*** GIVEN INFORMATION Section Begins ***

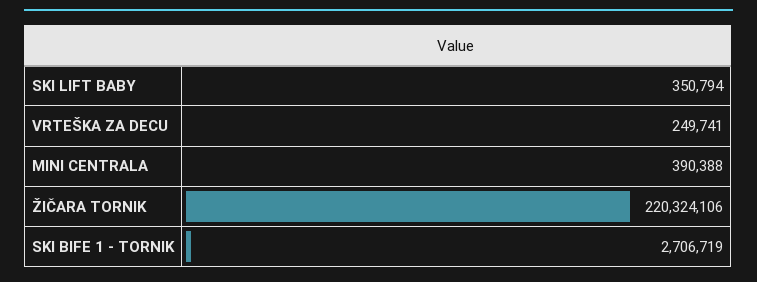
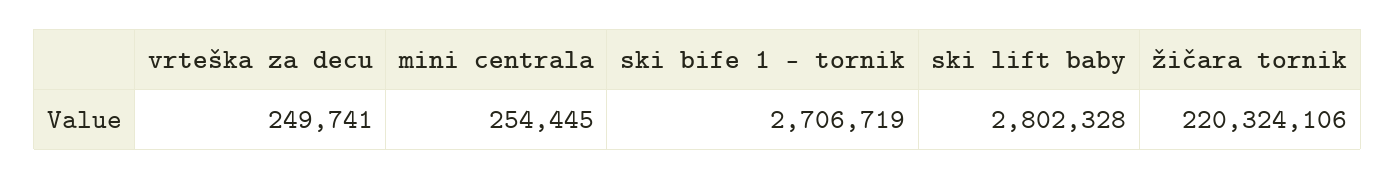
  {
-   "SKI LIFT BABY": 350794,
+   "SKI LIFT BABY": 2802328,
    "VRTEŠKA ZA DECU": 249741,
-   "MINI CENTRALA": 390388,
+   "MINI CENTRALA": 254445,
    "ŽIČARA TORNIK": 220324106,
    "SKI BIFE 1 - TORNIK": 2706719
  }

*** GIVEN INFORMATION Section Ends ***

> [PROBLEM STATEMENT]:
Working through the entries line by line, count those containing "LIFT" and report only the number.

> [TASK RESPONSE]:
2